The Butler family has had their share of trials—as sisters Althea, Viola, and Lillian can attest—but nothing prepared them for the literal trial that will upend their lives.
Althea, the eldest sister and substitute matriarch, is a force to be reckoned with and her younger sisters have alternately appreciated and chafed at her strong will. They are as stunned as the rest of the small community when she and her husband Proctor are arrested, and in a heartbeat the family goes from one of the most respected in town to utter disgrace. The worst part is, not even her sisters are sure exactly what happened.
As Althea awaits her fate, Lillian and Viola must come together in the house they grew up in to care for their sister’s teenage daughters. What unfolds is a stunning portrait of the heart and core of an American family in a story that is as page-turning as it is important.
The Review
The best place to start off with this review with a confession. I went into Anissa Grays’s The Care and Feeding of Ravenously Hungry Girls blind. It was a total cover read and I assumed it was a young adult fantasy.
What The Care and Feeding of Ravenously Hungry Girls is in fact a highly complex story of family torn apart by generational trauma and recent incarceration of two of the family members. With their parents incarcerated, their twin teenage daughters left to parentless with their futures uncertain, bringing together the estranged family to decide what to do next.

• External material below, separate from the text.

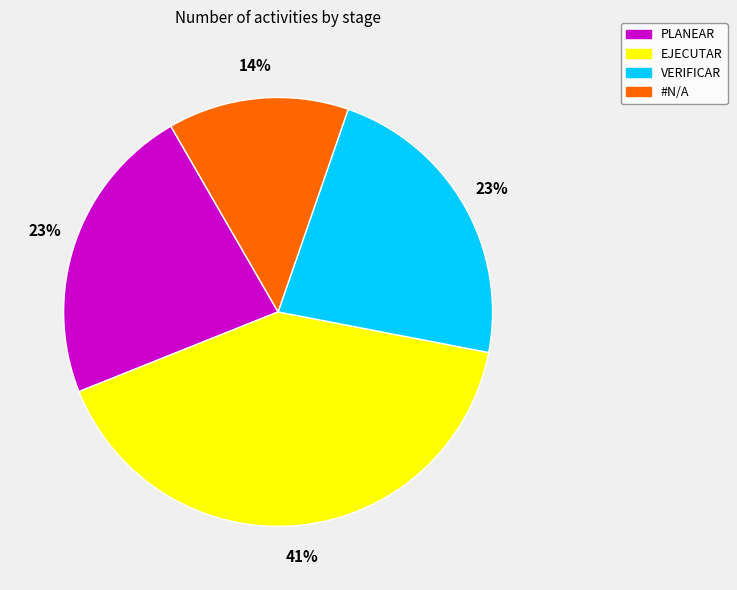

Count the number of slices in the pie.

4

Told in the point of view of the three the Butler sisters The Care and Feeding of Ravenously Hungry Girls alternates between flashbacks and present day to tell how the family ended up in their current situations. It’s also a story of the sister reckoning with the past and how the past has shaped every facet of their lives. It’s a story of coming to terms with the past, decision made, and the consequence of those decisions.
And because this novel focuses on exploring trauma and incarceration, it’s a tough read. It’s clear from the start there aren’t many happy endings for the Butlers. Maybe it was the combination of the hard-hitting plot and that I was prepared to read a different story, I contemplated DNFing this book. Instead, I sat it down and tried to come back to it with fresher eyes and adjusted expectations.
Did the time away work?
I don’t know.
This novel had the elements of a book I would normally love. The characters had complex, shared and individual back stories. There are family secrets, a lot of family secrets. There was a lot of troubling family dynamics and drama. It ticked a lot of my tropeish check boxes off. It just didn’t work for me this time, for several reasons.

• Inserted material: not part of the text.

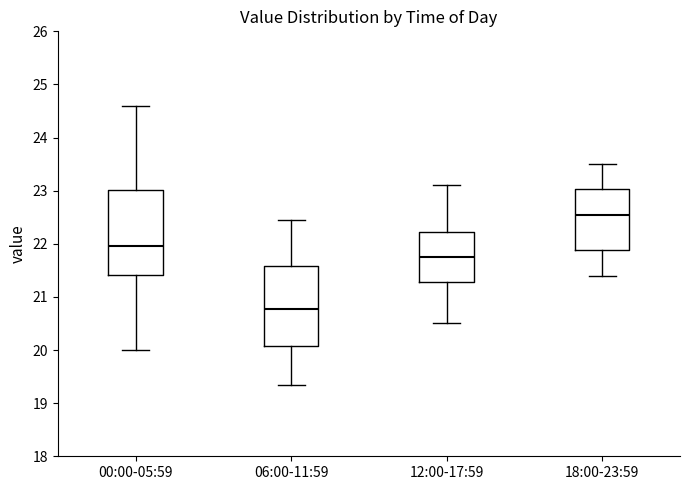

Which box's median line is the highest?

18:00-23:59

The first problem was the character voices. The Care and Feeding of Ravenously Hungry Girls is told through alternating first-person point of views of the three sisters, Althea, Viola, and Lillian. All three of the sisters sounded identical. I think Anissa Gray did this to make it easier for readers to get inside the sisters’ heads and for the women to tell the story in their own voice. Their voices all read the same. If it hadn’t been for the clear labeling, I wouldn’t have been able to tell them apart. I kept wishing this novel was in the third person pov.
As I came to understand the story, I was looking forward to the three women reconciling with their past trauma and each other. The situations Althea, Viola, and Lillian find themselves in forces them to examine themselves. And Gray handles this element well. As they are remembering their tough childhood and the fall out from it forces them to deal with how their childhood has shaped them for the better and worse. They’re forced to deal with how they have handled the decisions they made. They’re forced to deal with how they have treated not only themselves but also others. This is hands down my favorite element of the story, the character growth.
What I disliked was how a lot of the reflection that occurred involved shifting blame to Althea. She even does it herself. She takes the blame for a lot of things were outside of her control. Things that happened when she was but a child herself. She got blamed for not reacting the way people expected. For not noticing stuff she didn’t witness or told about. She got blamed for adults not being able to speak up and stop stuff they didn’t agree with. And as people are handing her all this blame, she’s placing it on her shoulders and adding her own.
I’m a reader that loves a good, dark, messy family drama. And while all the elements were there, they didn’t mix well together in Anissa Gray’s The Care and Feeding of Ravenously Hungry Girls.